Depending on the sample, sometimes a bit of random start time offset helps too (on percussion you have to be very careful with this though).

But there's no substitute for well chosen round robins really.


----------



## lux (Apr 18, 2010)

i dont think you can do it with decent results as variations in fine pitch and filter dont allow to avoid the machine gun effect which is related to muoltiple factors, attacks and transients expecially.

If you have another sample of the same nature but on a different pitch (lets say another tom from a set of toms) you can use it pitched up (or down) to alternate with the original sample in a RR cycle.,


----------



## Ed (Apr 18, 2010)

So this is NOT something SIPS does?

This isn't meant to be an alternative to recording round robins, just for old (or limited) sample that still sounds really nice but can't use as much because of that.


----------



## lux (Apr 18, 2010)

Ed @ Sun Apr 18 said:


> So this is NOT something SIPS does?
> 
> This isn't meant to be an alternative to recording round robins, just for old (or limited) sample that still sounds really nice but can't use as much because of that.



this is what actually most people do to get better result out of old libraries. Kontakt has a script called Machine Gun Killer which does that. But it uses at least three samples to create a 3 round robins cycle. The sample youre playing, the one above and the one below. Stretching those last twos it provides you with three notes of the same pitch but coming from different samples. Alternating those represents an alternative to real round robin.


----------



## germancomponist (Apr 18, 2010)

Ed @ Sun Apr 18 said:


> So this is NOT something SIPS does?
> 
> This isn't meant to be an alternative to recording round robins, just for old (or limited) sample that still sounds really nice but can't use as much because of that.



It depends of the samples. Send me a sample and I will show you... .


----------



## mbietenholz (Apr 28, 2010)

Ed @ Sun Apr 18 said:


> If I have a single sample, for example a percussion hit, can any of the scripts available fake repetition samples?
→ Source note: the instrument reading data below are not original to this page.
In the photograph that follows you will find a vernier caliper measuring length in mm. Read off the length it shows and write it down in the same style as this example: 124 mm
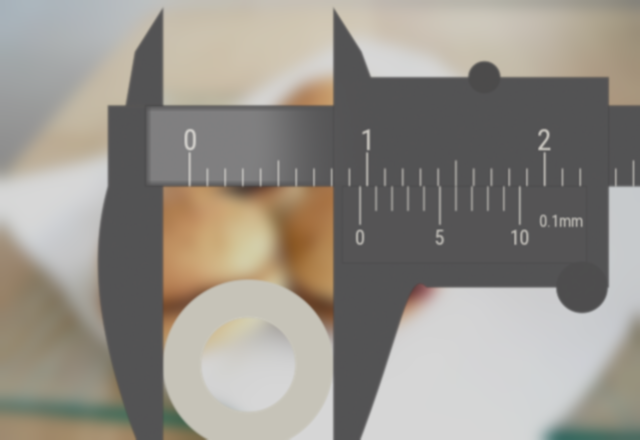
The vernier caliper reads 9.6 mm
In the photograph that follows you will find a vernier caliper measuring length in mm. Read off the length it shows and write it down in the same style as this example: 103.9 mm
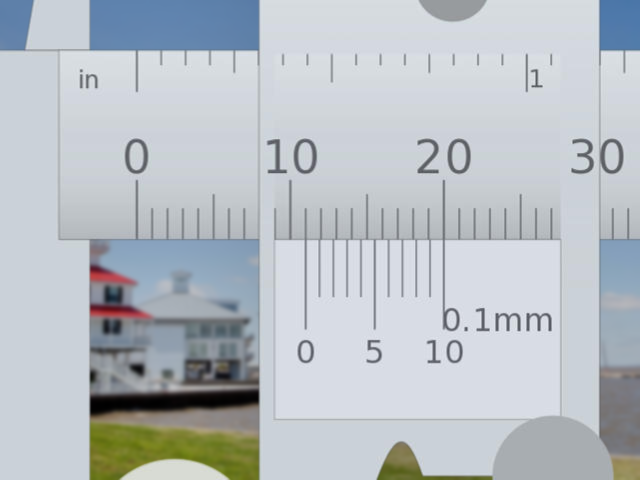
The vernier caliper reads 11.0 mm
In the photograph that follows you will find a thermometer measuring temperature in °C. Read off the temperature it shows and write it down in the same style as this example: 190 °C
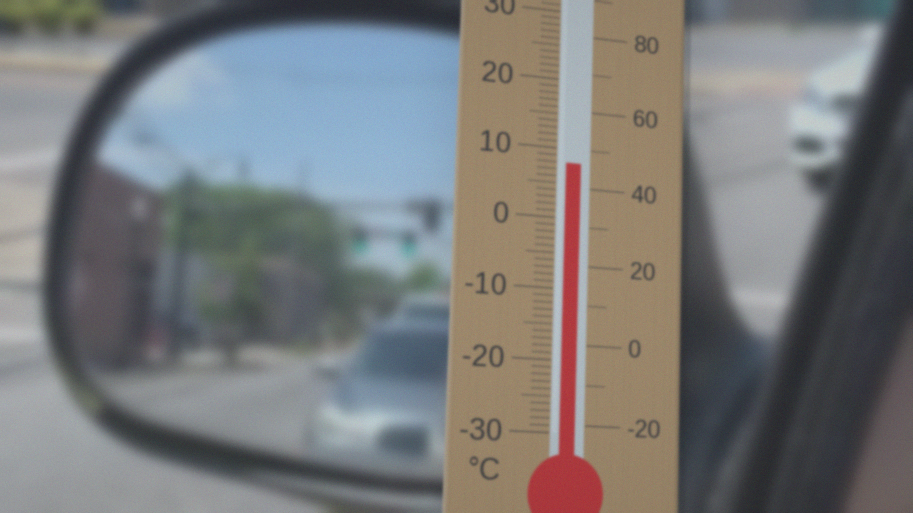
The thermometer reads 8 °C
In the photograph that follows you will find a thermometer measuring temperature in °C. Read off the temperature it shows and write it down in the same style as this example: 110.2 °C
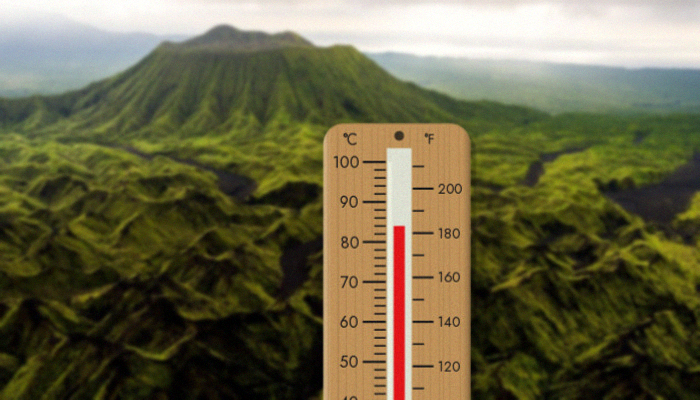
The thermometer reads 84 °C
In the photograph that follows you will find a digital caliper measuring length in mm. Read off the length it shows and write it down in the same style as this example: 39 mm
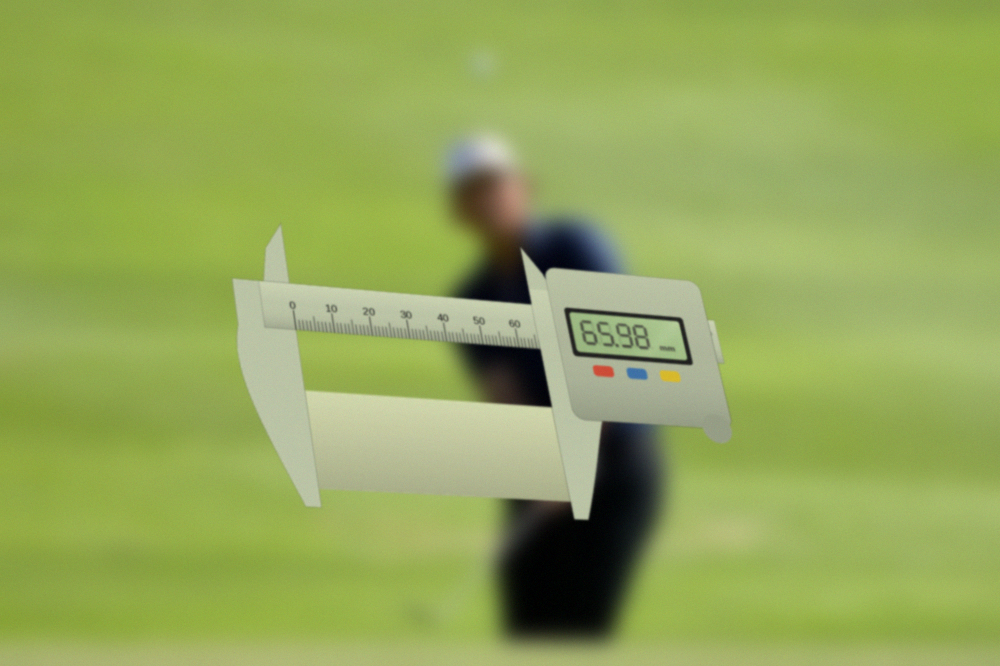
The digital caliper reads 65.98 mm
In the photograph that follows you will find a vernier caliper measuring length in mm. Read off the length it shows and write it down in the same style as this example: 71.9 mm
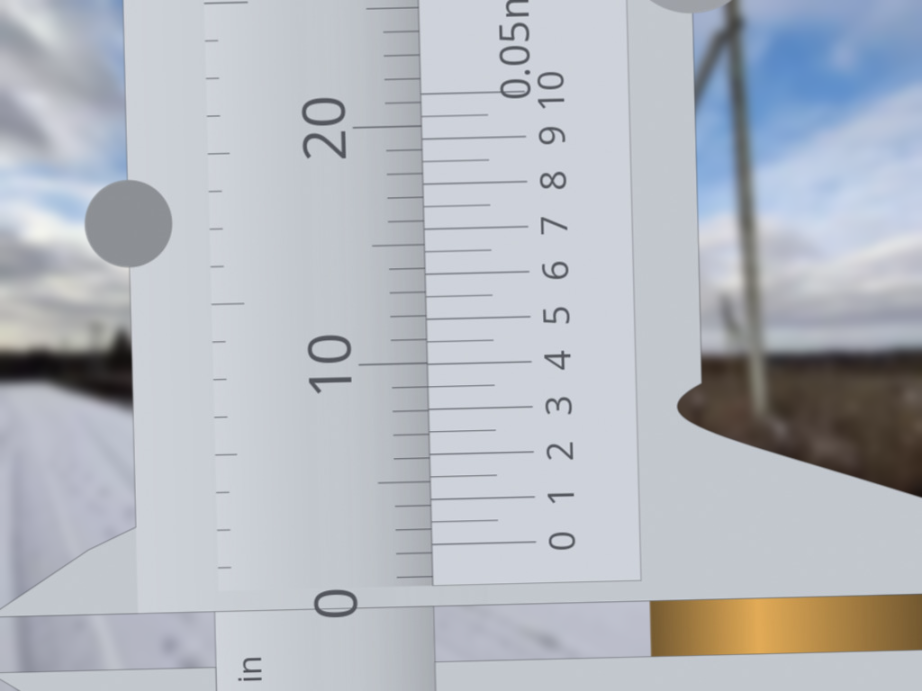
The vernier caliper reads 2.35 mm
A trick that sometimes works is run the sample through a phaser or flanger, with no LFO modulation (or a LFO period much longer than the sample). The idea is just to get your sample a little comb-filtered so as to change its spectrum in a way that is less obvious than just chopping off the highs or lows. Then use the processed and the dry samples as two round robin alternates. I've had good results on things like snares using this.


----------